*** RECORDS FOR THE EXERCISE Section Begins ***

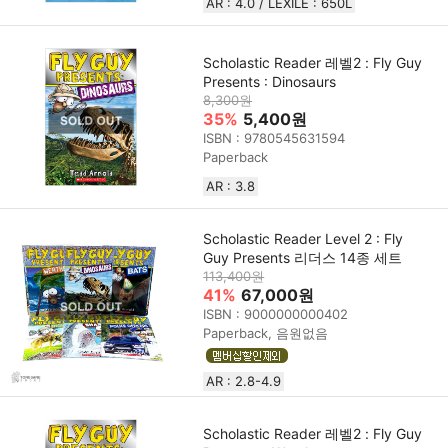
AR : 4.0 / LEXILE : 650L
Scholastic Reader 레벨2 : Fly Guy
Presents : Dinosaurs
8,300원
35%
5,400원
ISBN : 9780545631594
Paperback
AR : 3.8
Scholastic Reader Level 2 : Fly
Guy Presents 리더스 14종 세트
113,400원
41%
67,000원
ISBN : 9000000000402
Paperback, 음원없음
AR : 2.8-4.9
Scholastic Reader 레벨2 : Fly Guy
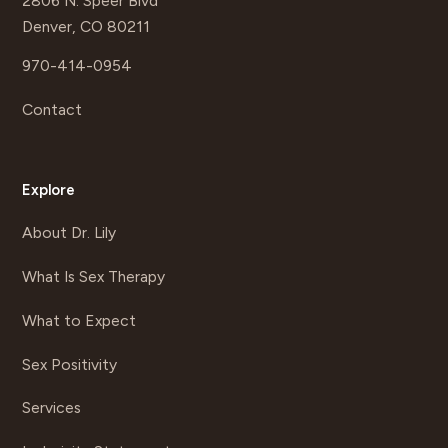
2806 N. Speer Blvd
Denver, CO 80211
970-414-0954
Contact
Explore
About Dr. Lily
What Is Sex Therapy
What to Expect
Sex Positivity
Services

*** RECORDS FOR THE EXERCISE Section Ends ***

• **TASK TO CARRY OUT**
Retype all entries exactly as they appear, dropping the images.

• **ANSWER FOR THIS EXERCISE**
AR : 4.0 / LEXILE : 650L
Scholastic Reader 레벨2 : Fly Guy
Presents : Dinosaurs
8,300원
35%
5,400원
ISBN : 9780545631594
Paperback
AR : 3.8
Scholastic Reader Level 2 : Fly
Guy Presents 리더스 14종 세트
113,400원
41%
67,000원
ISBN : 9000000000402
Paperback, 음원없음
AR : 2.8-4.9
Scholastic Reader 레벨2 : Fly Guy
2806 N. Speer Blvd
Denver, CO 80211
970-414-0954
Contact
Explore
About Dr. Lily
What Is Sex Therapy
What to Expect
Sex Positivity
Services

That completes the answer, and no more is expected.